Charlie Dochenetz demonstrated a scratchbuilt quadcopter he is working on. Design is based on design material available on Youtube. His plan is to first finish the project as a trainer with subsequent additions of a camera and ultimately FPV capability.
Roger Wilfong demonstrated two, converted Hitec Hawkeye EPO (Expanded Polyolefin) handlaunch gliders.
The red winged one has the guts from an Eflite Beast (brick, servos & brushless motor). It is full 4 channel with a small linear servo on each aileron. All up weight is about 95 grams depending on which battery (200 or 300 mAh). It uses about 100 mAh on the typical 6 minute flight. At demonstrations at the Legacy and Ultimate indoor flying meets several people thought it was fast at half throttle. They were amazed when model was operated at full throttle.
The twin boom plane was an experiment. The tail was chopped off the fuselage about an inch behind the wing and the stab supported on a.pair of small, light carbon fiber tubes. The fins were made from Depron and, combined, are 10-20% larger than the single fin on the Hawkeye.
This plane uses more conventional gear - there's a Lemon DSM2 receiver, two 3.7 gram servos, an 1811-2000 outrunner & a 6 Amp ESC. The model doesn't have a rudder. It came out about 10 grams heavier than the first one. The plane flies as well as the first one and if anything it glides better (probably because the nose is cleaner and the prop stops when the throttle is cut).

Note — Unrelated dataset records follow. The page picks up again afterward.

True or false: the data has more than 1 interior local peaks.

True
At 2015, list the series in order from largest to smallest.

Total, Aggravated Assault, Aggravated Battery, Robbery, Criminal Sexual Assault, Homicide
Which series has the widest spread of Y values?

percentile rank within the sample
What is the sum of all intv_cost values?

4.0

It's as fast as the first one, but at full throttle it's a handfull - Roger never noticed how much he makes minor, unconsious corrections with the rudder until he switched between these two planes.

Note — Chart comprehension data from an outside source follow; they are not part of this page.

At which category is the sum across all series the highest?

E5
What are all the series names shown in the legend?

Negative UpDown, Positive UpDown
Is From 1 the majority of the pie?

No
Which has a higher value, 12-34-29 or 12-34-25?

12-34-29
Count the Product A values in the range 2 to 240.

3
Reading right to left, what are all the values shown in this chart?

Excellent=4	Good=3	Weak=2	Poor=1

It is reported that Nankin may have a couple of these Hawkeye gliders for $15 or $16 each.
Roger Wilfong holding the Hitec Hawkeye kit. (Dave Stacer photo)
Dave Stacer shared his latest electronics project. It logs the data that is output by a CellPro charger and displays it back for reveiw. It also has bluetooth capability to display the data on a cell phone or computer. Besides learning how the CellPro chargers output data, he had to write a program to display the logged data.